Les chiffres de la photographie en France

28 Mai 2012

L’observatoire des professions de l’image édité par l’API* décrypte chaque année les tendances qui traversent le marché de la photographie. L’édition 2012 est parue début mai.

Pour les membres du GNPP — pour lesquels ce site est dédié — voici une rapide synthèse de ce document que j’ai eu le plaisir de rédiger une nouvelle fois cette année.

La photographie devient un media social : largement évoqué depuis 2007 dans les pages de l’Observatoire, la photographie est désormais devenue un médium pervasif utilisé par tous les individus pour documenter leur vie quotidienne. La “storyfication” de la vie passe désormais par l’image en détrônant l’écrit au passage !

Les usages experts portent le marché photo : les hyper-spécialistes sont à la noce. En se professionnalisant les amateurs deviennent de redoutables experts qui attendent des magasins, non des discours commerciaux réchauffés, mais une vraie expertise technique et pratique. Les accessoires de tournage vidéo, les objectifs spécialisés, ou encore les équipements outdoors obligent les vendeurs à se former pour faire face à des usages très pointus.

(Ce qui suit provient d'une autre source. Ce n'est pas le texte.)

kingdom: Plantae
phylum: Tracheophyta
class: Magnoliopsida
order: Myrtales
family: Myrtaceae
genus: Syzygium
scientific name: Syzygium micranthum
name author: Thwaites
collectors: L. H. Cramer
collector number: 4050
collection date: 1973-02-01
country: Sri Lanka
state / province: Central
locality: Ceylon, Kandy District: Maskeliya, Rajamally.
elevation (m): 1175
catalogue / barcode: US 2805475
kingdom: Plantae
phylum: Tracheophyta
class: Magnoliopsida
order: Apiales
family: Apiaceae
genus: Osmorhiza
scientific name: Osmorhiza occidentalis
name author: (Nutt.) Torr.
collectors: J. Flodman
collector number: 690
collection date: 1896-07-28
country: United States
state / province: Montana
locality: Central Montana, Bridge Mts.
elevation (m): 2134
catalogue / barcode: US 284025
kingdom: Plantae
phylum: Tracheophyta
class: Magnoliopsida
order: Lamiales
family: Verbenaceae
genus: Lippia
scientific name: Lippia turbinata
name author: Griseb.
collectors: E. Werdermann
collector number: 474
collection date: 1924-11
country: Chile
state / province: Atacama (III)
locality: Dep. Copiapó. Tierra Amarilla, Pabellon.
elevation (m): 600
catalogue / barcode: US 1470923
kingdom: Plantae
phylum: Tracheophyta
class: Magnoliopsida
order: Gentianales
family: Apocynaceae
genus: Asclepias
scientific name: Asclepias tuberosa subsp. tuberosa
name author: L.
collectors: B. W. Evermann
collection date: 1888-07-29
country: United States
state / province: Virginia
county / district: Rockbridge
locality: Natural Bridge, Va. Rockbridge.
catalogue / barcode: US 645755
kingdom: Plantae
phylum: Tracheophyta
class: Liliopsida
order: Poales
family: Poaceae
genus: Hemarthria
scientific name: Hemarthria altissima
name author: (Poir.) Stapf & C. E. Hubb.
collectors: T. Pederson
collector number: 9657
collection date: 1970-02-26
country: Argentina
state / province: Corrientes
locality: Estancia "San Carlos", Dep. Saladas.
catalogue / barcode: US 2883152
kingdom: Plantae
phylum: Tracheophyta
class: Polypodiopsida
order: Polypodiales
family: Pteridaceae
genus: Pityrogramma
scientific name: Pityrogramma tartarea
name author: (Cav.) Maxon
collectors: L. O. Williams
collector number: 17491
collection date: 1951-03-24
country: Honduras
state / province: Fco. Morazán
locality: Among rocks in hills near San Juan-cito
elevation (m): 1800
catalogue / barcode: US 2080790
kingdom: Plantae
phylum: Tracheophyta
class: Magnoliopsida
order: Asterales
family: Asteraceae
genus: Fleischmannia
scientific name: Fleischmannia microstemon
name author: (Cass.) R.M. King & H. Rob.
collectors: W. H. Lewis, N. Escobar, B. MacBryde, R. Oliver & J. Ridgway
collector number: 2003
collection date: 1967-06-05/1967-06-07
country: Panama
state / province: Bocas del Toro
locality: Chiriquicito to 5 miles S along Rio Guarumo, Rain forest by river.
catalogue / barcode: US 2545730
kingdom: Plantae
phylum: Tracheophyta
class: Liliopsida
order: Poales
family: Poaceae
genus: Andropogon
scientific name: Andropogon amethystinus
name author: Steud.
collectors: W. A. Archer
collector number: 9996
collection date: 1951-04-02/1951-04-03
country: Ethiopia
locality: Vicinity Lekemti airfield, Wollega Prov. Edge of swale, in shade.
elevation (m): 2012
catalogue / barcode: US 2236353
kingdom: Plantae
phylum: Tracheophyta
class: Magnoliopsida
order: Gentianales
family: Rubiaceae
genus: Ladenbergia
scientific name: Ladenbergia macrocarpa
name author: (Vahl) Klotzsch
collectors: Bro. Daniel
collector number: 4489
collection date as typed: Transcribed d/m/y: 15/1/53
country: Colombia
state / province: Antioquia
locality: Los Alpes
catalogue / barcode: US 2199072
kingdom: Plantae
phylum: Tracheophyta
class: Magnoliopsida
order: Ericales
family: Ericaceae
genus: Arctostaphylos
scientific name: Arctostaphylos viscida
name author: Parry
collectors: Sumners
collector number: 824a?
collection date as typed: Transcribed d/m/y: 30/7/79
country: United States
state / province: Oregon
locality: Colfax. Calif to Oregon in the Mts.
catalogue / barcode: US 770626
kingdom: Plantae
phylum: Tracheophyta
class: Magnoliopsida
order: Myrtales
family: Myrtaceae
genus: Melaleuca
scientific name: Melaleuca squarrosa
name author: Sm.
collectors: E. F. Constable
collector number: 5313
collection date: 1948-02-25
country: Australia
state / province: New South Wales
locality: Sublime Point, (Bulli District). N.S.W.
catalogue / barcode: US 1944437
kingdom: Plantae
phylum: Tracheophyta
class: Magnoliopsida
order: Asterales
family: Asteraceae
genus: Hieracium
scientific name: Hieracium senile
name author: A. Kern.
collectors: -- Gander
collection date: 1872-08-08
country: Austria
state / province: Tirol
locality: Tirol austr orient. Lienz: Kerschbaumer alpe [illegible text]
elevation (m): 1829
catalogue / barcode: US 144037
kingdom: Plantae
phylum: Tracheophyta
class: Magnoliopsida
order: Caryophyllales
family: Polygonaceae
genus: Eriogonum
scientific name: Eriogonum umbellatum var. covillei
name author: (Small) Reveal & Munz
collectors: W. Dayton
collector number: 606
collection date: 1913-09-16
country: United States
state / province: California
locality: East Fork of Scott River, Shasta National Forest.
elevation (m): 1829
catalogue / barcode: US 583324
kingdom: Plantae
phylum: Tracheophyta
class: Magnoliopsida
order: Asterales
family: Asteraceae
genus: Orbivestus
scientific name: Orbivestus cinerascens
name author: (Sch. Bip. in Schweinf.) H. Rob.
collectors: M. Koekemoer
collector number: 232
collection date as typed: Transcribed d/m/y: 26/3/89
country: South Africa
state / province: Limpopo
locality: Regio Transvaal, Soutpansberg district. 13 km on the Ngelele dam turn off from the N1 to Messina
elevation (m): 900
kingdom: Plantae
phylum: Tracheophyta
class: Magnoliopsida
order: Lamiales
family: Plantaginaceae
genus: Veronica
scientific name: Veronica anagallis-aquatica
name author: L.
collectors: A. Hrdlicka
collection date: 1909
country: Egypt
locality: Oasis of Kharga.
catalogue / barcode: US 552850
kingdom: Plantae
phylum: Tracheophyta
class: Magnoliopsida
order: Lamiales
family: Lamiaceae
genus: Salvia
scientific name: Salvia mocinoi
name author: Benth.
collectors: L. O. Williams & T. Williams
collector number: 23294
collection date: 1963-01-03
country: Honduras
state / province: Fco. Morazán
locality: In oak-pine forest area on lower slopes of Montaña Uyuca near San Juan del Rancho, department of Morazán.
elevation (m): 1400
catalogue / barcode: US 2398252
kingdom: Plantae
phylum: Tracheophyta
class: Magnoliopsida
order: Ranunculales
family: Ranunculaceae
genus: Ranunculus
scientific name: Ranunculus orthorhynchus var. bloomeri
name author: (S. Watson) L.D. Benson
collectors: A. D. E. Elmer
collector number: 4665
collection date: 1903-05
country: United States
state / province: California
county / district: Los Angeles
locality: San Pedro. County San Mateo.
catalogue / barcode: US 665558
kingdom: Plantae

Le marché des compacts est saturé : les ventes de compacts plafonnent (- 7 % après une année 2010 à – 2% selon Sipec). Ce phénomène marque l’entrée du marché photo dans un nouveau cycle. Toutefois les compacts ne sont pas tous frappés : les modèles superzoom (> x10) ne sont pas concernés en enregistrant une croissance de + 2%  en volume sur les deux premiers mois de 2012 alors que les ventes se situaient globalement à -15% sur les compacts à la même période (source GfK, dans Le Monde de l’image de mai-juin 2012).

Les ventes d’objectifs toujours bien orientées :  si le marché des reflex a encaissé une contre-performance imputable aux problèmes d’approvisionnement (-16 % selon Sipec), les consommateurs se sont reportés sur les objectifs (+ 5 % sur 2011 en volume). Le marché des focales fixes reste ferme après une année 2011 exceptionnelle (+ 46 % en volume selon GfK) et un début d’année à +  26 % sur les deux premiers mois de l’année (selon GfK, dans le Monde de l’image de mai-juin).

Forte croissance, mais essor trop lent pour les hybrides : avec + 89 % de croissance en volume (selon Sipec), les hybrides s’installent en France, mais pas aussi rapidement que les acteurs du marché l’avaient envisagé. En France les hybrides ne pesaient que 19 % des ventes de reflex fin décembre 2011, alors qu’au Japon ces derniers représentaient déjà plus de 30% (et 50 % sur le dernier trimestre 2011 !). L’année 2012 pourrait corriger le phénomène avec un doublement des volumes de ventes !

Le haut de gamme s’impose, y compris en consommables : si globalement le marché des consommables plongent, les segments très technologiques (les cartes mémoire haut débit ont vu leur prix moyen croître de +13 % selon GfK) et le haut de gamme s’en tirent bien : + 6 % pour les supports jet d’encre Fine Art par exemple (source SNSII)

Le “storification” poussent les albums personnalisés : leurs ventes ont progresses de  26 % en volume en 2011 selon Future Source Consulting. Ce marché profite d’abord aux sites de services en ligne qui détiennent 91 % de parts de marché (hors albums pros).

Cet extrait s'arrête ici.